--- DATASET EXCERPTS Enclosed Below ---

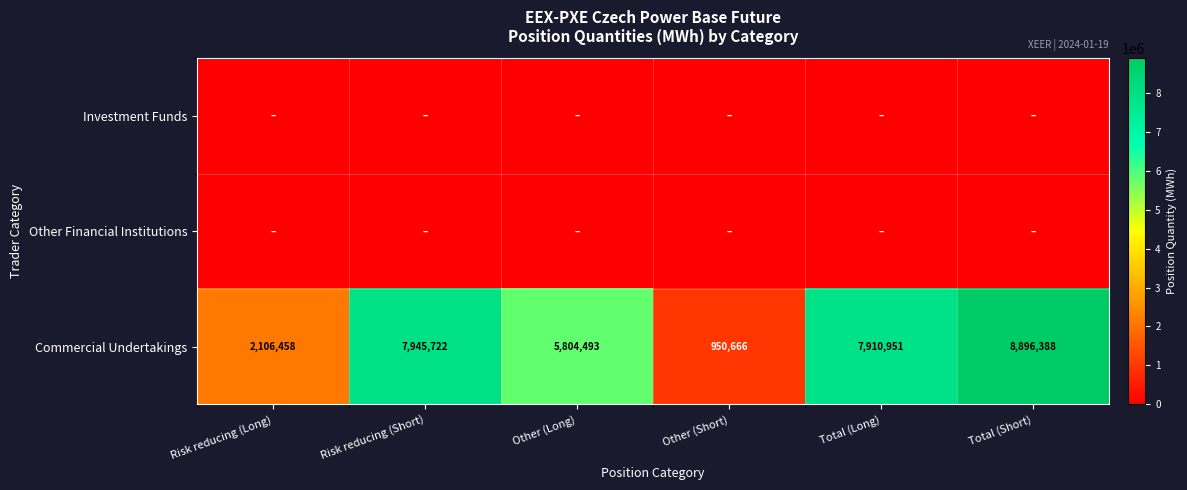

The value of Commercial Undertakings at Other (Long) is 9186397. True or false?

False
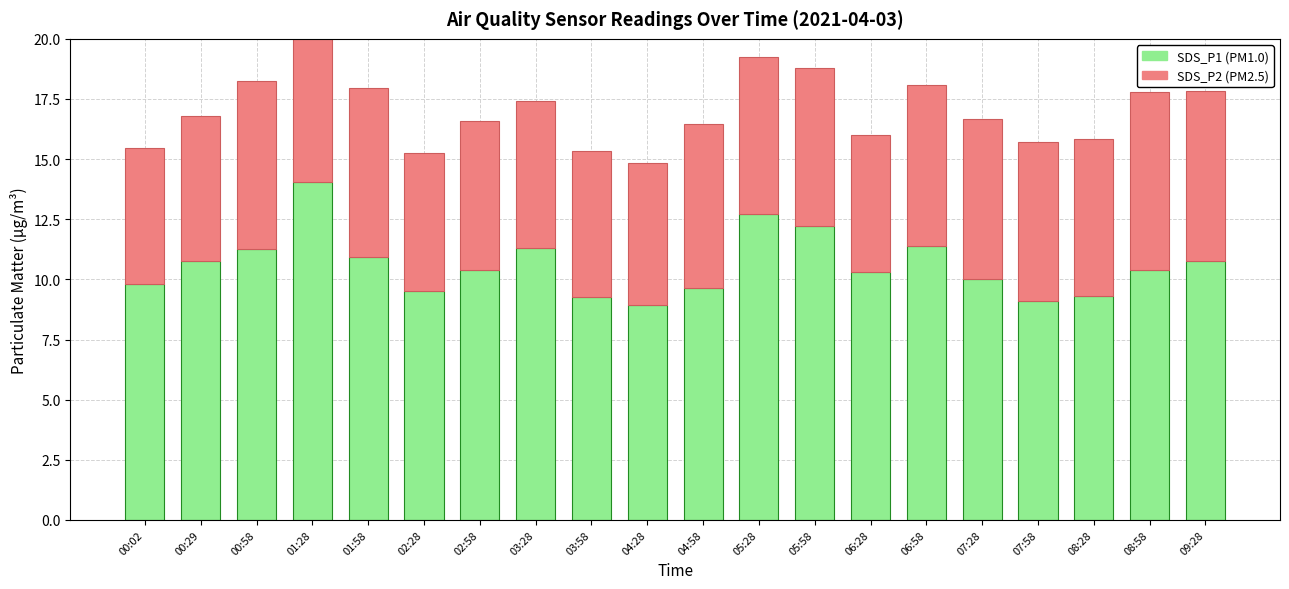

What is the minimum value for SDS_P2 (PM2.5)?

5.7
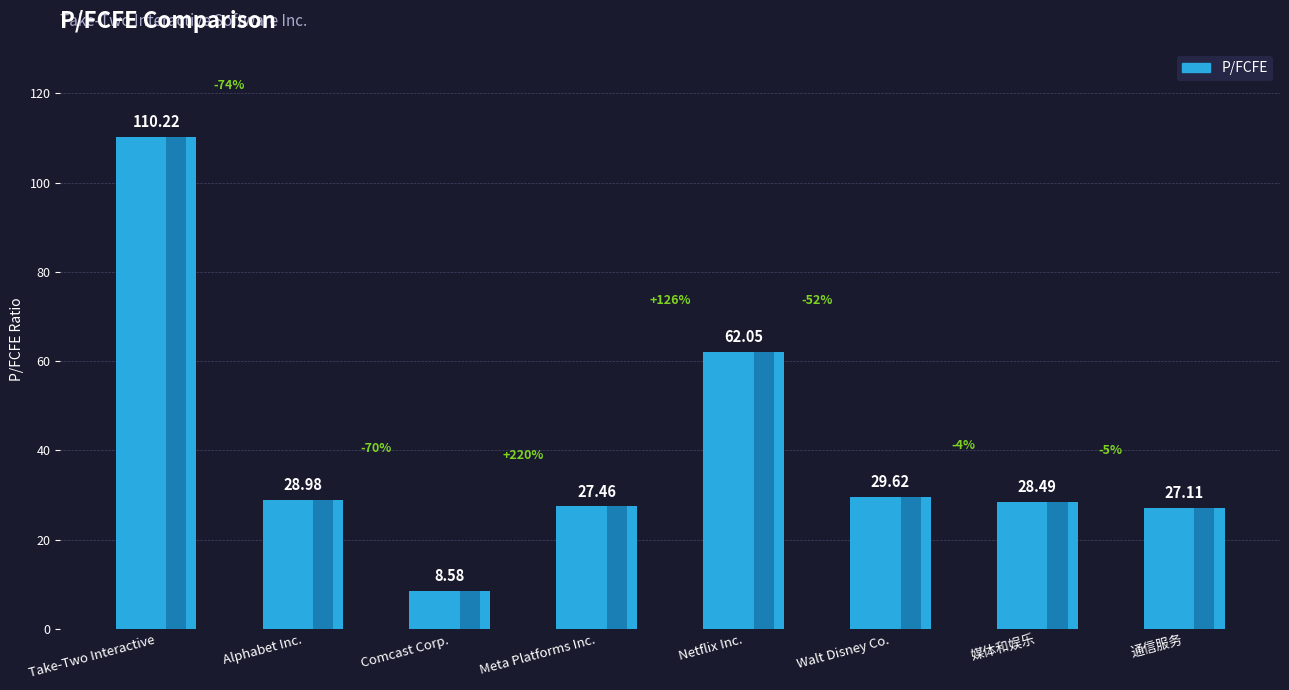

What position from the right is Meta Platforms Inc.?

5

--- End of Enclosed DATASET EXCERPTS ---

**PROBLEM TO SOLVE:** Change every "value" in the material above to "figure" and write it out again with nothing else altered. Leave out the pictures.

**EXERCISE ANSWER:**
The figure of Commercial Undertakings at Other (Long) is 9186397. True or false?

False

What is the minimum figure for SDS_P2 (PM2.5)?

5.7

What position from the right is Meta Platforms Inc.?

5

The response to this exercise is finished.